I haven’t changed my mind. It was well worth attending this course for the second time. Some of the content was familiar, so I was able to ‘sit back’ a bit and think more about what it means for me, rather than simply what was said.

Some ‘messages’ stand out.

I was struck by the number of times Iain mentioned ‘mindfulness’ as being a practice of open attention (not waiting for but waiting ‘on’) and worthy of spending time on. I don’t remember mindfulness being mentioned in this way last year, but maybe I wasn’t listening properly.

Listening seemed much more important to me this year than last year. I am very aware of the limits of what I know. In this state it seems even more important to listen, observe and reflect. Once again I was reminded that although I am not uncomfortable in a large group, for discussion I like a very small group, ideally made up of people who all value listening. I was struck by how skilled the professional coaches in our participant group were at this.

Ideas of complexity, uncertainty, multiplicity and learning to live with paradoxes, struck a strong chord with me. I wondered what Iain McGilchrist thinks of Deleuze and Guattari (two French Philosophers). I have never heard him mention them, so I suspect there is no meeting of minds there, although they both write about multiplicity. If this is the case, I would be interested to know why.

Similarly, Iain did not mention systems thinking which seems relevant to me.  I wonder if this is because, as we were told, any form of model or framework will necessarily direct the attention in a particular way and so we have to consider what using a given model might prevent us from seeing.

But of course there’s a limit to what can be covered. The Master and his Emissary is amazing in its breadth and depth, but as Iain told us, when he started to write what he thought would be his next book, ‘The Porcupine is a Monkey’ , he found that he wanted to explore many of the ideas in the Master and his Emissary in more depth, so ended up writing a different book! That was both interesting and disappointing to hear. I am really keen to know more about his thoughts on education, which I think is going to be covered in The Porcupine is a Monkey if and when it gets written.
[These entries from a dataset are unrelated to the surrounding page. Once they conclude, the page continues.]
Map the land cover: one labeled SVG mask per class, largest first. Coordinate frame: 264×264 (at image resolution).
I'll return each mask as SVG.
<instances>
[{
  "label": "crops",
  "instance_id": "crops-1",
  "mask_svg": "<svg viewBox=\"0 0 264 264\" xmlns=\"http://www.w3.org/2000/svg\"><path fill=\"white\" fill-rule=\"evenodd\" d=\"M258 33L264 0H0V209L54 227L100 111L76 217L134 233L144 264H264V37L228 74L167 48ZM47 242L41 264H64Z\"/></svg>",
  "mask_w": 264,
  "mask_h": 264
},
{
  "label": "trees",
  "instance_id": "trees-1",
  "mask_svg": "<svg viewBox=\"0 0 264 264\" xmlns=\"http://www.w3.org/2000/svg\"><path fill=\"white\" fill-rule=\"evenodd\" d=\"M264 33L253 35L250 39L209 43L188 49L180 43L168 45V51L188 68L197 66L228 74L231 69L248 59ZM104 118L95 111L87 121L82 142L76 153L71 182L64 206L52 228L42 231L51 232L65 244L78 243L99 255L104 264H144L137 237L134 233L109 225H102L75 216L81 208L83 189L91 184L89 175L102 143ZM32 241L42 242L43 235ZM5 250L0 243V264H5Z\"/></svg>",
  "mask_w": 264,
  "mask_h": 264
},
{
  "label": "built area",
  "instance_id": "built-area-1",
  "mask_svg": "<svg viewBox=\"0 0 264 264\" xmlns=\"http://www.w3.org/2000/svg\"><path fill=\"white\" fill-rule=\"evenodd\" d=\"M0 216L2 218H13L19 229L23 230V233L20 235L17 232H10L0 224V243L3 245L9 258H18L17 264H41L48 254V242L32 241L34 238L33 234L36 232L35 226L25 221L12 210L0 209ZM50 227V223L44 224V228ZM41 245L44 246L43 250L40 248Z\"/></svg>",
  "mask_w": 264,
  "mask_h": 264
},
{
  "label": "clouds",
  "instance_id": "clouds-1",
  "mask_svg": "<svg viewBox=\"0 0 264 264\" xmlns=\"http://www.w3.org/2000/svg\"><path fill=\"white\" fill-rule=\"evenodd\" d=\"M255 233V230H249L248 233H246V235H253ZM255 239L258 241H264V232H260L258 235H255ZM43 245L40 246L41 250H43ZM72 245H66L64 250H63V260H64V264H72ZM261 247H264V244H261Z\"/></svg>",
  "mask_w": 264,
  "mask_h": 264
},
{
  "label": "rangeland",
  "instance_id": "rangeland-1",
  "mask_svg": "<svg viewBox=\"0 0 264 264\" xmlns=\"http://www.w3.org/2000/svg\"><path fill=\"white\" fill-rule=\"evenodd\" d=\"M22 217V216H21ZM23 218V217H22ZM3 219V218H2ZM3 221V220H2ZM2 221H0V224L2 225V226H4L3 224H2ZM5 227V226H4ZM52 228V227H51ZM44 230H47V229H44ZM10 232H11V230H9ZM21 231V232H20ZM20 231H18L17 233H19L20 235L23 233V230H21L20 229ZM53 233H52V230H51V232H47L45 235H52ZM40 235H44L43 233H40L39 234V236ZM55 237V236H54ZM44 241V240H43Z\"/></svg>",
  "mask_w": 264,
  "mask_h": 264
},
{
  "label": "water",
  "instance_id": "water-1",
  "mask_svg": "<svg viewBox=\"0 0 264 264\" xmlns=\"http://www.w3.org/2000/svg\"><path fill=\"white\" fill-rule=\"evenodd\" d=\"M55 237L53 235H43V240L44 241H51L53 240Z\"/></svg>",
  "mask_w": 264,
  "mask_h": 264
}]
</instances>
I hope this also includes reference to learning theories and education research, which as yet I haven’t heard Iain mention, but maybe I have missed it.

As is often the case, it is the informal discussions that can be so interesting. I have already mentioned in one of the posts in this series a discussion about conceptual art which I found very thought provoking. We also had a discussion about whether writing should be easily accessible. Iain wants his book to reach a wider audience, which it is beginning to do. I believe it has sold 80, 000 copies. He is aware that to reach a wider audience he may have to present it in more accessible formats, but will this mean losing the richness that the detail of the book provides? He talked about how hard writing the Master and his Emissary had been (I wrote about this last year) and how impenetrable some philosophers’ writings are. I asked him whether this is because they themselves do not truly understand the ideas they are trying to communicate. His answer was ‘No’, the obscurity of the writing is deliberate. These philosophers believe that we should have to work hard to access and understand difficult ideas. This makes me think again about what we should expect from learning in the 21st century.

Finally, Iain left us with a request. He asked us to see if we could think of examples of paradoxical outcomes of left hemisphere thinking and if we can, then email them to him. His email address is on his brand new website .

Some references

Peter Checkland. Soft Systems Methodology 

Deleuze, Gilles, Guaattari, F. A Thousand Plateaus (1987). University of Minnesota Press. doi:10.1017/CCO9780511753657.008

Iain McGilchrist (2010). The Master and His Emissary. The Divided Brain and the Making of the Western World. Yale University Press.